In this eventuality we might see many organisers look at how to transform their events into virtual experiences. The famous Hay-on-Wye literary festival made headlines at the start of May as it made the decision to move online and is now being celebrated as a success, with fans logging in from all over the world to engage with the content. Especially for those events that are content driven, we could expect more organisers to innovate and take their events digital and or hybridise to reduce or eliminate the infection risk to visitors.

So, what about those who would be prepared to attend a physical show this year? We wanted to find out what personal measures people would expect to take when visiting an event. Over half said they would bring their own hand sanitiser and face coverings. 40% would avoid using public transport and just a fifth would reduce their visiting time.

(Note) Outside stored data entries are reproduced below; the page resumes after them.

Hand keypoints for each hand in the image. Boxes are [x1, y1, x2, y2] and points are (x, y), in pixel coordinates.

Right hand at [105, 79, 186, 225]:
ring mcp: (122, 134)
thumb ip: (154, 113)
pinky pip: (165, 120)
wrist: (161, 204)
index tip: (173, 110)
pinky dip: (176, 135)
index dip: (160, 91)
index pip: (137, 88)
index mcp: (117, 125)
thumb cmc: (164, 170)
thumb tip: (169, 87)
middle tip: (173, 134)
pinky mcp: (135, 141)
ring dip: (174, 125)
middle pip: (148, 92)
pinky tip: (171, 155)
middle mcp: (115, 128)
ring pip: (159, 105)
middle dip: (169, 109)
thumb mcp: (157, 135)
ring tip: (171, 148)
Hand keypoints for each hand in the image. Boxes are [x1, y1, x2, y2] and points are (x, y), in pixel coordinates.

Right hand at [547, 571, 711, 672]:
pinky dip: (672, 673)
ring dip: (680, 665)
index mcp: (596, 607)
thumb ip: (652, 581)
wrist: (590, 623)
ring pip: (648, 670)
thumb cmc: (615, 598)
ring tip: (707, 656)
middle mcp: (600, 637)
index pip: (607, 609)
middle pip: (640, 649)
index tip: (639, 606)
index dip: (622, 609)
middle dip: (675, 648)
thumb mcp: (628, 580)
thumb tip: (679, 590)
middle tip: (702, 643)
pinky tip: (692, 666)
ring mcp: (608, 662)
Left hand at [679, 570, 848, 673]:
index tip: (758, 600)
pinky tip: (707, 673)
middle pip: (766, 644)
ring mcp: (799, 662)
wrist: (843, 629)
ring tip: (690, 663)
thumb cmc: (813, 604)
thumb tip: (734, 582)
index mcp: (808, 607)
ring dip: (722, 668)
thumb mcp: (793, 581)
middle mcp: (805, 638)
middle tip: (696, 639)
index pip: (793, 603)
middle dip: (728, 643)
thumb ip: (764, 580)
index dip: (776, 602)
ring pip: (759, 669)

From organisers, visitors expect a fairly comprehensive programme of protective measures too. These include:

  • Regular hand sanitiser stations (79%)
  • Wider aides (74%)
  • Floor markings (66%)
  • Additional deep cleaning (65%)
  • One-way system in and out of the exhibitions centre (65%)
  • Staff/visitor management to ensure visitors adhere to guidance (64%)
  • One-way system through individual halls (63%)
  • Additional toilet facilities (59%)
  • Extended opening hours (57%)
  • Fewer visitors attending (56%)
  • Temperature checks on entry (51%)

The near future for large scale events in the UK is still unclear but it’s more than likely that when they are allowed to return, significant measures will need to be implemented and adhered to. Just as the retail industry is facing its own challenges, event organisers will certainly face a number of hurdles to ensure their visitors, exhibitors and staff are kept safe without mitigating the benefits of face-to-face.

The devastating coronavirus pandemic has already changed the way many of us live our daily lives and it’s reasonable to expect this to continue, even once the risk of infection has been reduced and lockdown measures have been eased further. The impact on leisure, tourism and events is only one part of how life has been affected but they’re what the majority of us are most looking forward to getting back to once some kind of normality returns. Whilst it will be no easy task for businesses in these sectors to quickly bounce back to pre-COVID ways of operating, it should be reassuring that people are still keen to travel and engage in events, as long as we’re all mindful of doing this in a safe and measured way.